----- Given records -----

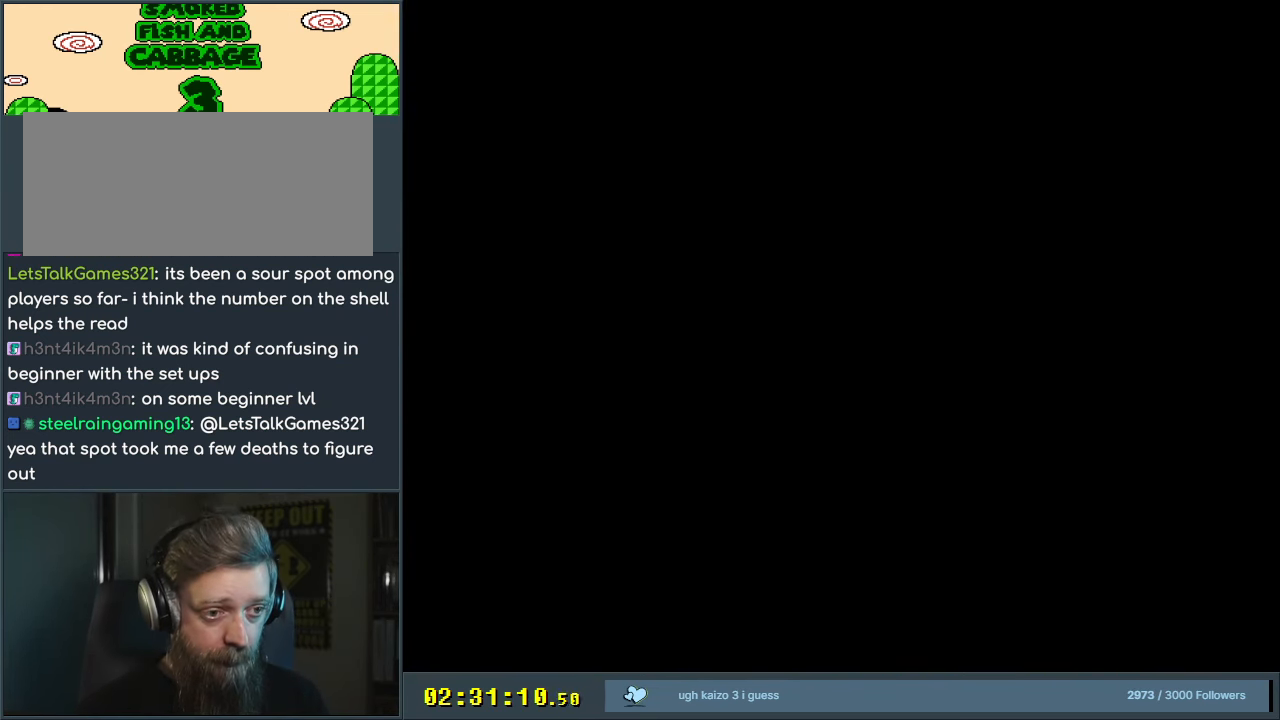
{"buttons": [], "events": []}
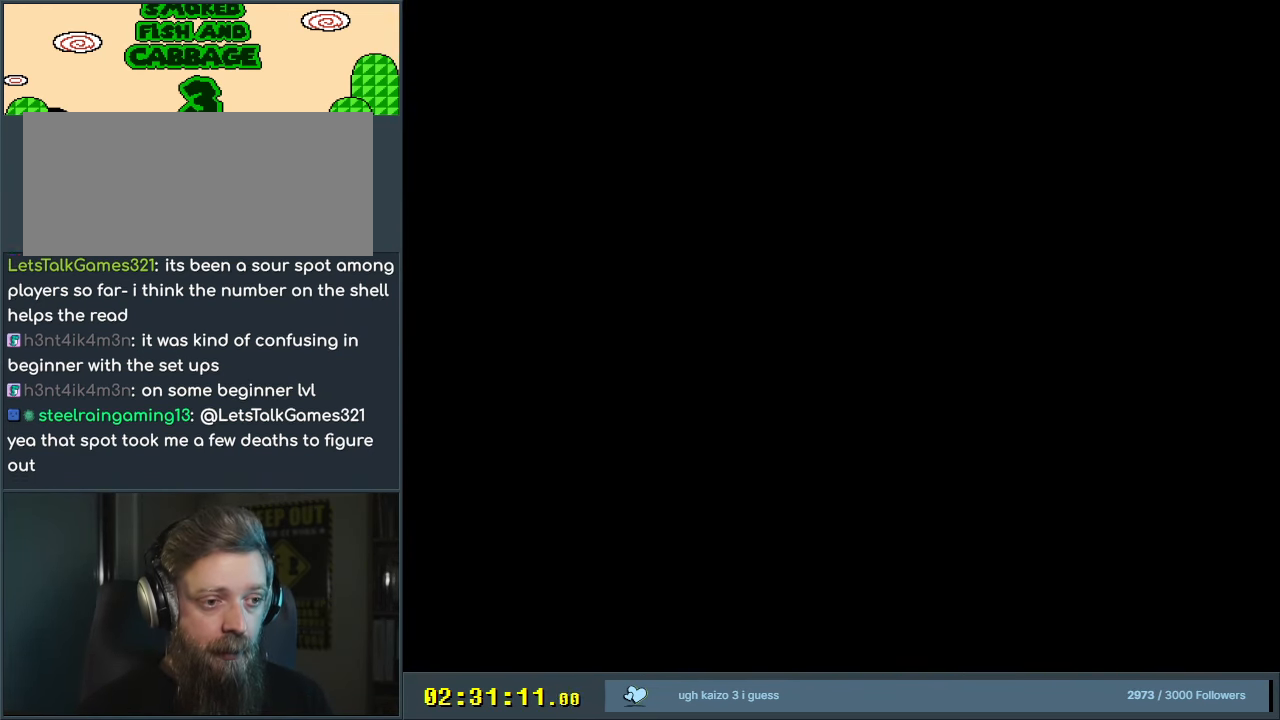
{"buttons": [], "events": []}
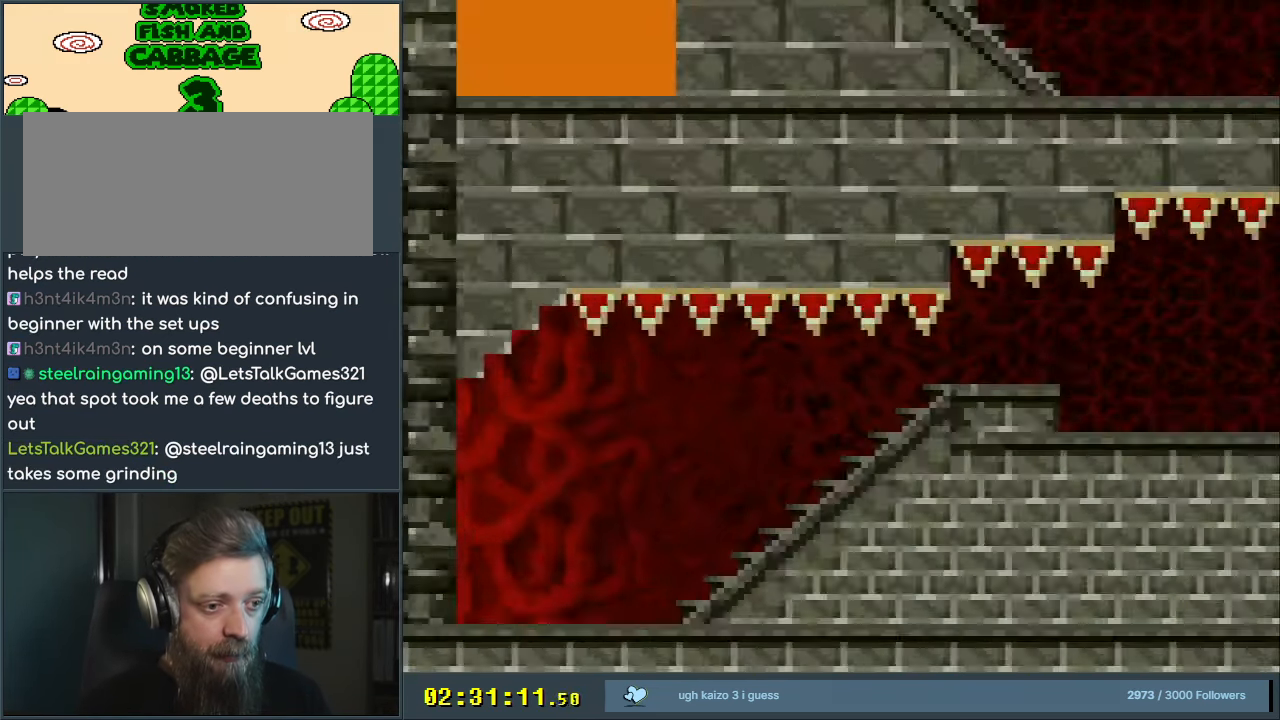
{"buttons": ["Y", "DPAD_RIGHT"], "events": [[117, "DPAD_RIGHT", "down"], [150, "Y", "down"]]}
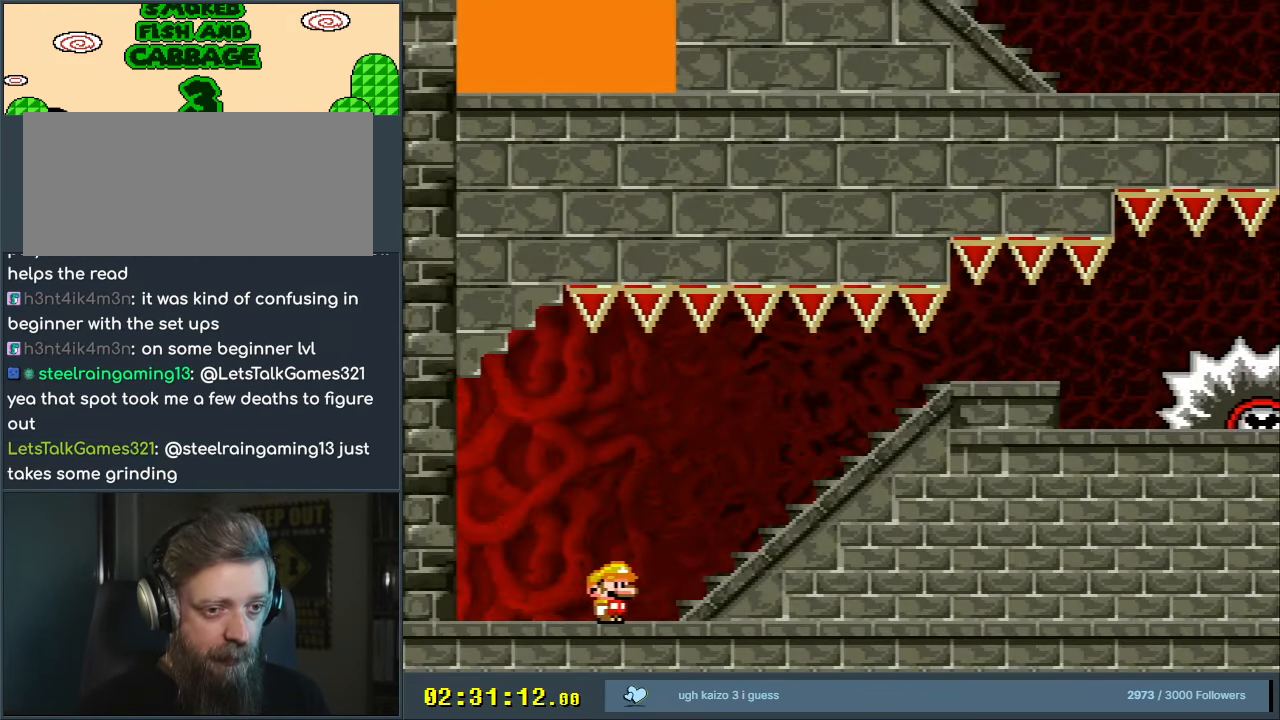
{"buttons": ["Y", "DPAD_RIGHT"], "events": []}
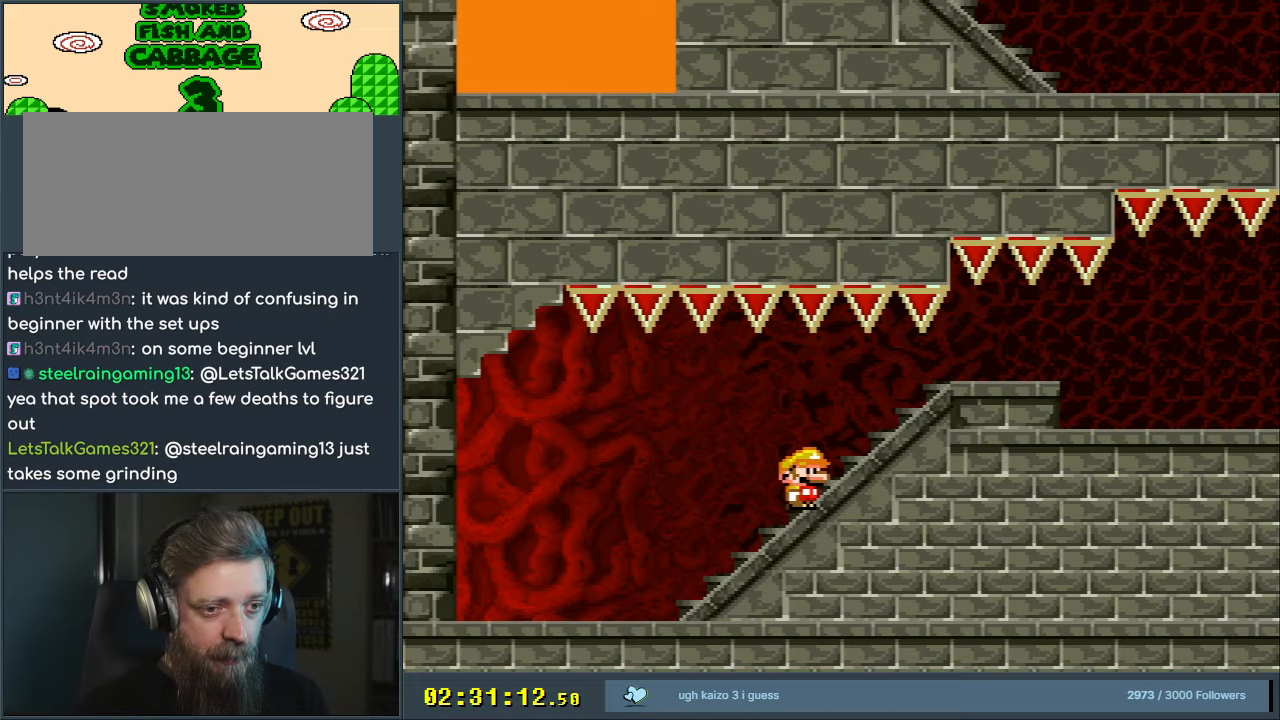
{"buttons": ["Y"], "events": [[450, "DPAD_RIGHT", "up"]]}
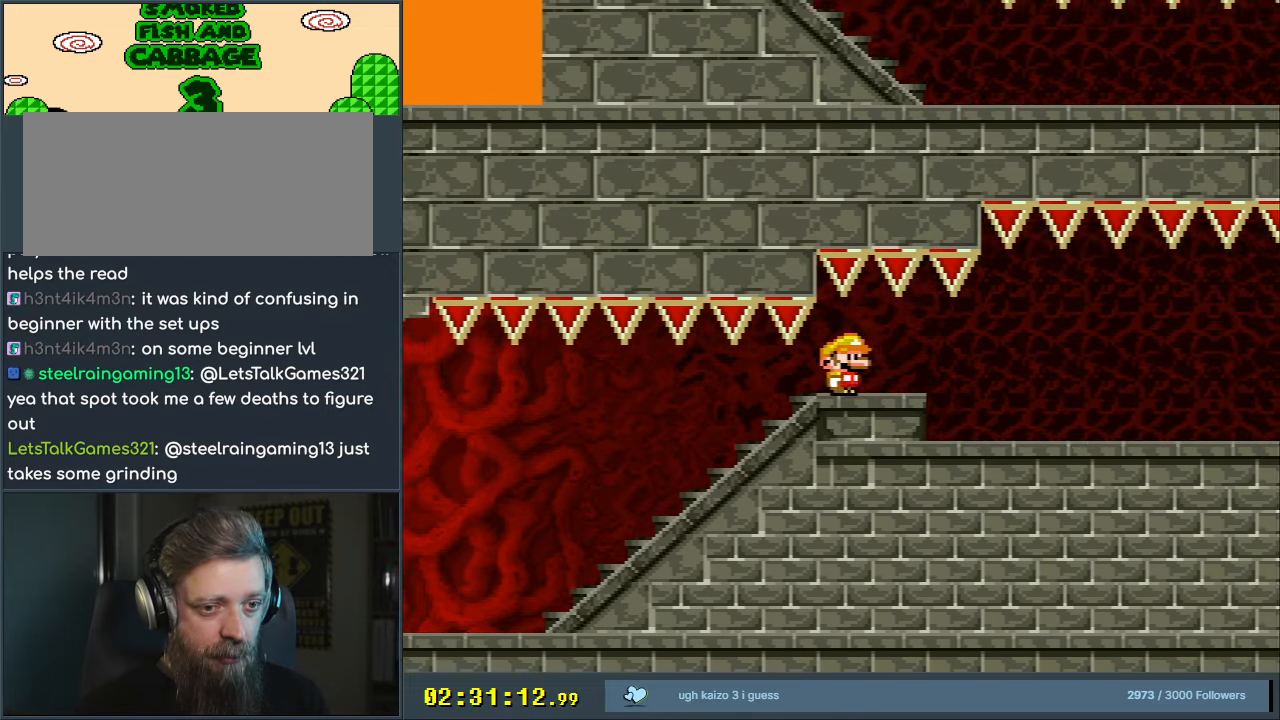
{"buttons": ["X"], "events": [[50, "DPAD_LEFT", "down"], [200, "DPAD_LEFT", "up"], [233, "Y", "up"], [267, "X", "down"]]}
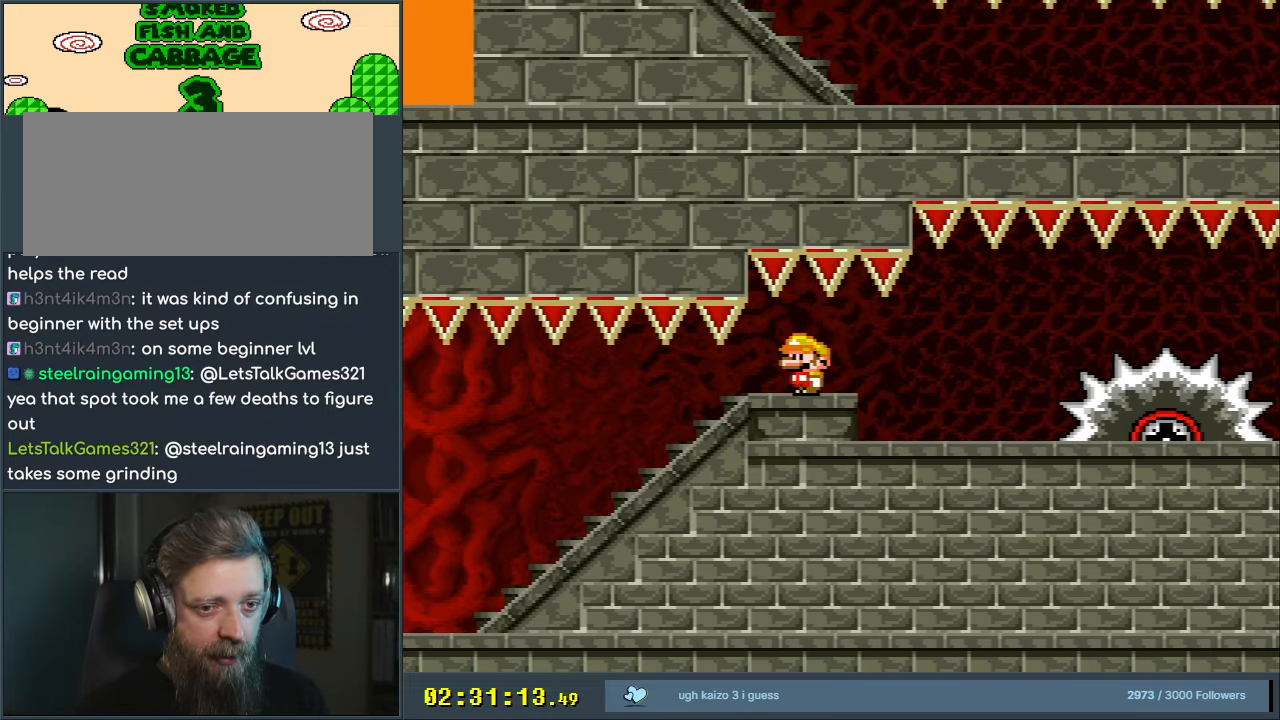
{"buttons": ["X", "DPAD_LEFT"], "events": [[83, "DPAD_LEFT", "down"], [200, "DPAD_LEFT", "up"], [500, "DPAD_LEFT", "down"]]}
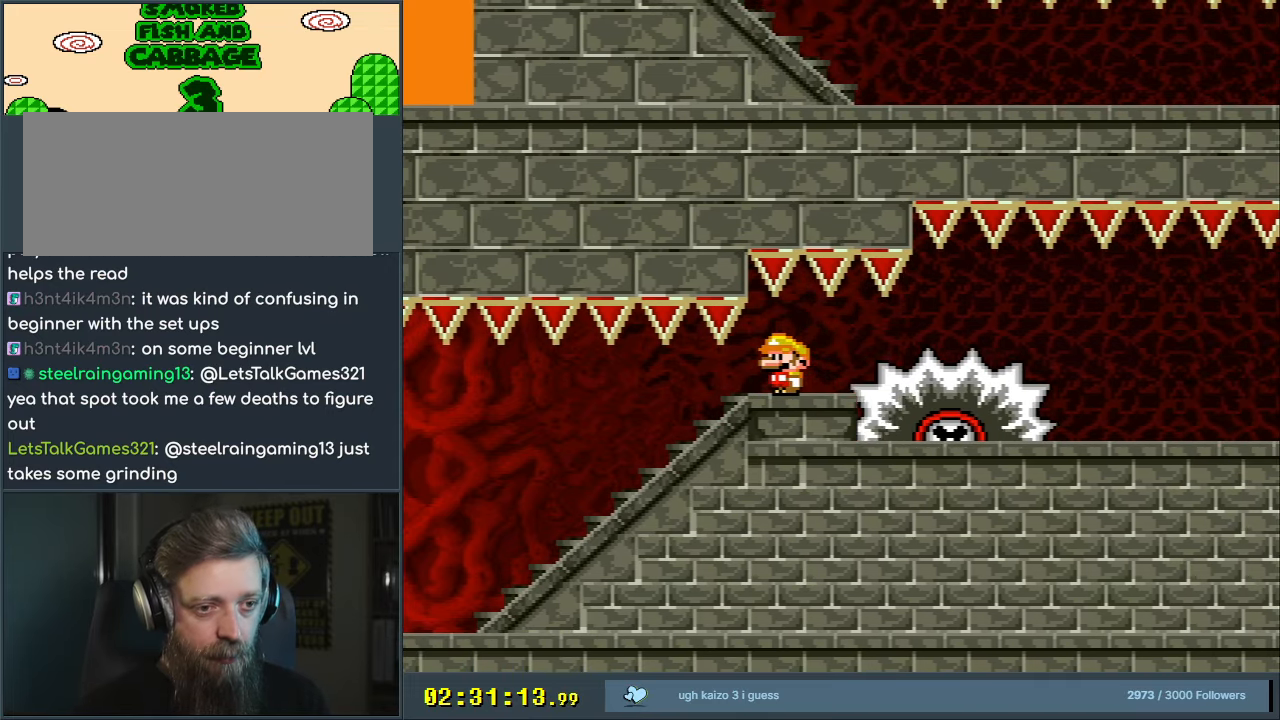
{"buttons": ["X"], "events": [[83, "DPAD_LEFT", "up"]]}
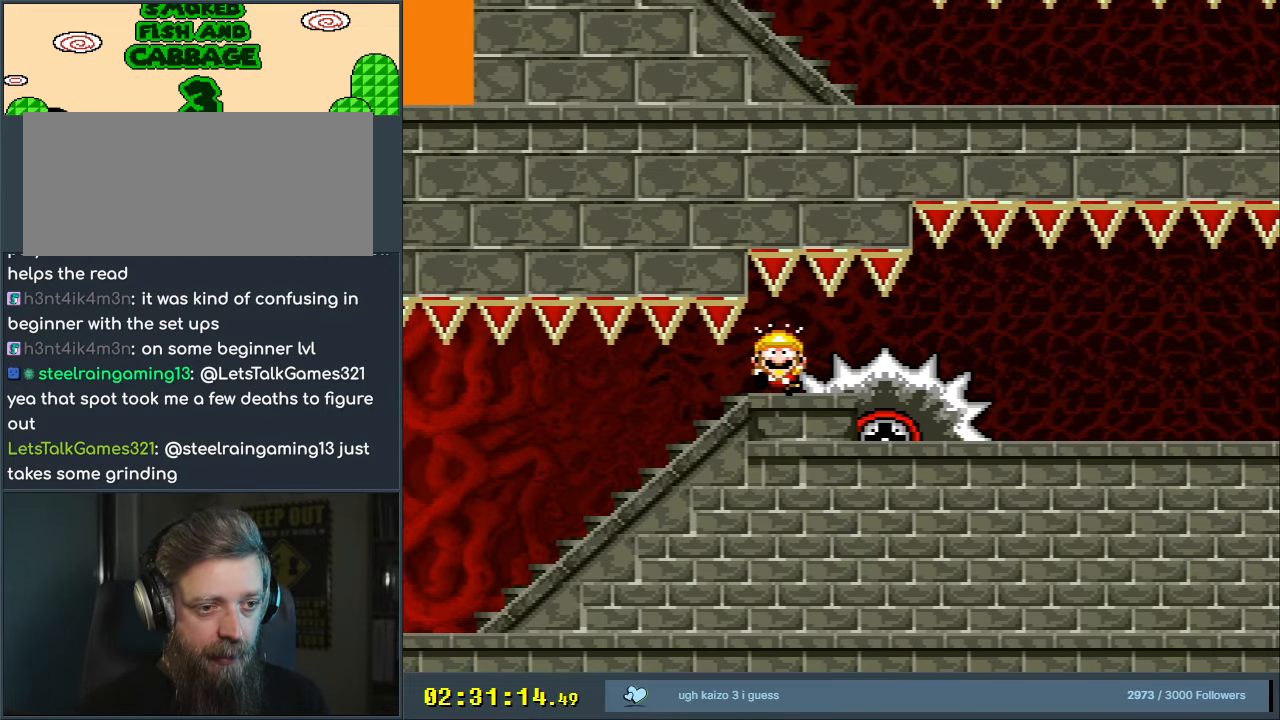
{"buttons": [], "events": [[100, "X", "up"], [383, "A", "down"], [500, "A", "up"]]}
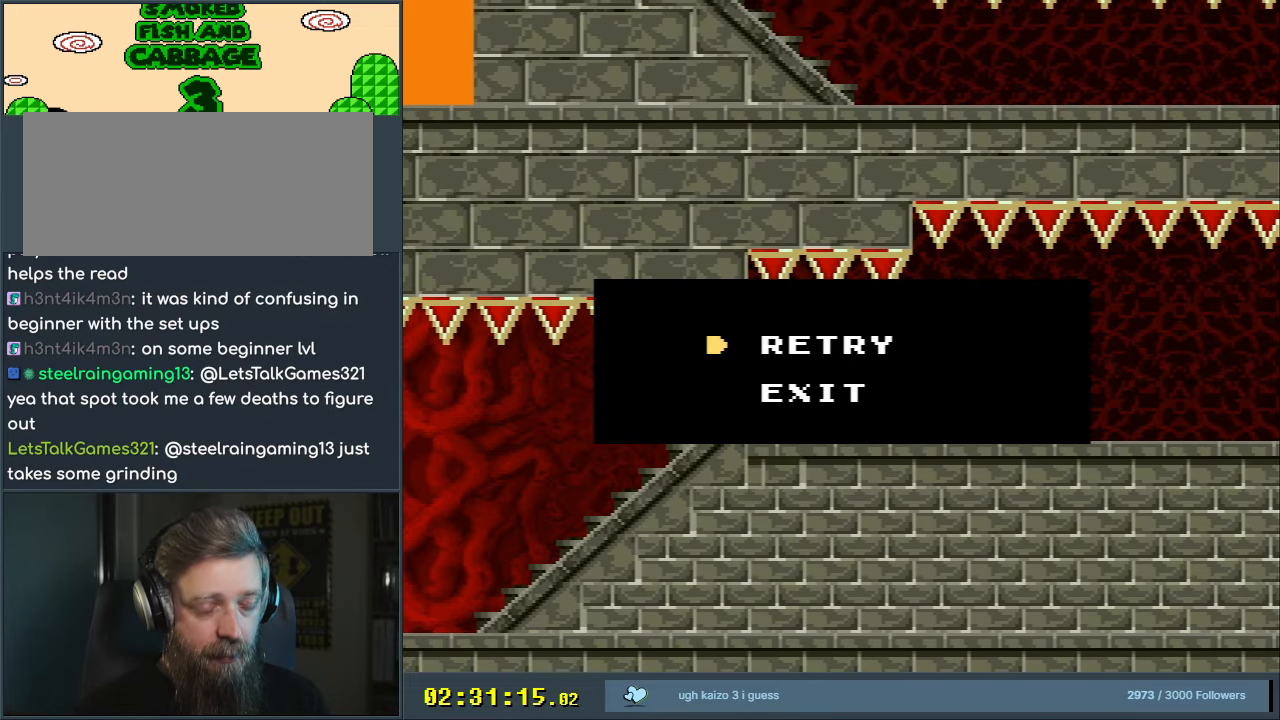
{"buttons": [], "events": [[83, "A", "down"], [217, "A", "up"]]}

-----

Work to be completed ->
When you restate the listing above, give each line word for word but leave out every image.

Problem solution ->
{"buttons": [], "events": []}
{"buttons": [], "events": []}
{"buttons": ["Y", "DPAD_RIGHT"], "events": [[117, "DPAD_RIGHT", "down"], [150, "Y", "down"]]}
{"buttons": ["Y", "DPAD_RIGHT"], "events": []}
{"buttons": ["Y"], "events": [[450, "DPAD_RIGHT", "up"]]}
{"buttons": ["X"], "events": [[50, "DPAD_LEFT", "down"], [200, "DPAD_LEFT", "up"], [233, "Y", "up"], [267, "X", "down"]]}
{"buttons": ["X", "DPAD_LEFT"], "events": [[83, "DPAD_LEFT", "down"], [200, "DPAD_LEFT", "up"], [500, "DPAD_LEFT", "down"]]}
{"buttons": ["X"], "events": [[83, "DPAD_LEFT", "up"]]}
{"buttons": [], "events": [[100, "X", "up"], [383, "A", "down"], [500, "A", "up"]]}
{"buttons": [], "events": [[83, "A", "down"], [217, "A", "up"]]}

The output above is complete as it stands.